Michael Reuss (Gastautor)Lesedauer: 4 Minuten

Vermögensverwalter erläutert Ist Ether die bessere Kryptowährung?

Symbolischer Ether-Coin und und elektronische Grafikkarten (Symbolbild)
Symbolischer Ether-Coin und und elektronische Grafikkarten (Symbolbild): Die Ethereum-Blockchain wird gern für sogenannte Smart Contracts genutzt. | Foto: imago images / CTK Photo
Michael Reuss, Foto: Huber, Reuss & Kollegen

Der Energieverbrauch der digitalen Währungen ist ein großes Problem. Seit Anfang August stellt Ethereum auf einen neuen Algorithmus um. Dies soll den Energieverbrauch erheblich senken und könnte die Attraktivität weiter steigern.

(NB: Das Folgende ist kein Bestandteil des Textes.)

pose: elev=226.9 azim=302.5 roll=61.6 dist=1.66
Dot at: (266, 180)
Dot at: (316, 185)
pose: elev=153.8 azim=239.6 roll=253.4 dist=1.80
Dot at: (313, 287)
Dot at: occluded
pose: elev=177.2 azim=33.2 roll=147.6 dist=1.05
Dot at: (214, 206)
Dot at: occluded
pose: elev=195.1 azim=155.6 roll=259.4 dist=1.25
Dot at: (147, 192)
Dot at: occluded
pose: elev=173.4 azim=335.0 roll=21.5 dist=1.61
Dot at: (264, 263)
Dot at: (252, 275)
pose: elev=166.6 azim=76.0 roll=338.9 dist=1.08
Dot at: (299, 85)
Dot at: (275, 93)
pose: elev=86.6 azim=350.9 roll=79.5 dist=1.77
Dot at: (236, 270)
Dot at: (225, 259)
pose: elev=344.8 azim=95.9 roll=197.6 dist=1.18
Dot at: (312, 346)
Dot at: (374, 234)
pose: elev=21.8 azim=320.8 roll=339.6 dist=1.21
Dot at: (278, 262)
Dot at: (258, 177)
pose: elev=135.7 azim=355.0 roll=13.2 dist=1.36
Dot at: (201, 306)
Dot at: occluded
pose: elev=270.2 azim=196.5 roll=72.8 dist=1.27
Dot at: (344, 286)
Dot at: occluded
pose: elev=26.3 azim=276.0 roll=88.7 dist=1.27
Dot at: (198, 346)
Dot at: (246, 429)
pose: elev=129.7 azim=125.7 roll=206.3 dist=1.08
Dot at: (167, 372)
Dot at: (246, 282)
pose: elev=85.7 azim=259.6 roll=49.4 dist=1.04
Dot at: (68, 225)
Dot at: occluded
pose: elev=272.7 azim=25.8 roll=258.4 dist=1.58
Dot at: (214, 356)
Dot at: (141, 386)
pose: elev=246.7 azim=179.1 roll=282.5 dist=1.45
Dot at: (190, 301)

Ethereum ist nicht ganz so populär wie der Bitcoin. Dabei ist sie die zweitgrößte Kryptowährung. Wobei hier ein Missverständnis vorliegt. Ethereum ist keine digitale Devise. Vielmehr handelt es sich um eine Stiftung mit Sitz im schweizerischen Zug. Zweck der Ethereum Foundation (EM) ist die Bereitstellung einer offenen, für alle zugänglichen Technologie („Open Source"), welche die Entwicklung und den Betrieb von dezentralen Anwendungen zum Ziel hat. Als Grundlage dafür dient eine eigene Blockchain. Ethereum dient als Plattform für dezentrale Blockchain-Projekte aller Art und geht damit deutlich über den eines reinen Zahlungssystems (wie beim Bitcoin) hinaus.

Die Kryptowährung des Ethereum-Netzwerks heißt Ether (ETH). Sie dient als internes Zahlungsmittel, wird also als Gebühr für die Nutzung von Ethereum-Anwendungen oder den Transfer von ETH berechnet. Nach dem Bitcoin mit rund 850 Milliarden US-Dollar Marktkapitalisierung weist Ether mit knapp 360 Milliarden US-Dollar den zweitgrößten Wert aller Kryptowährungen auf. Wie andere Digitaldevisen kann ETH über Kryptobörsen gekauft und in einer elektronischen Geldbörse (Wallet) auf dem Smartphone oder PC sicher und ohne Kontrolle durch Dritte aufbewahrt werden.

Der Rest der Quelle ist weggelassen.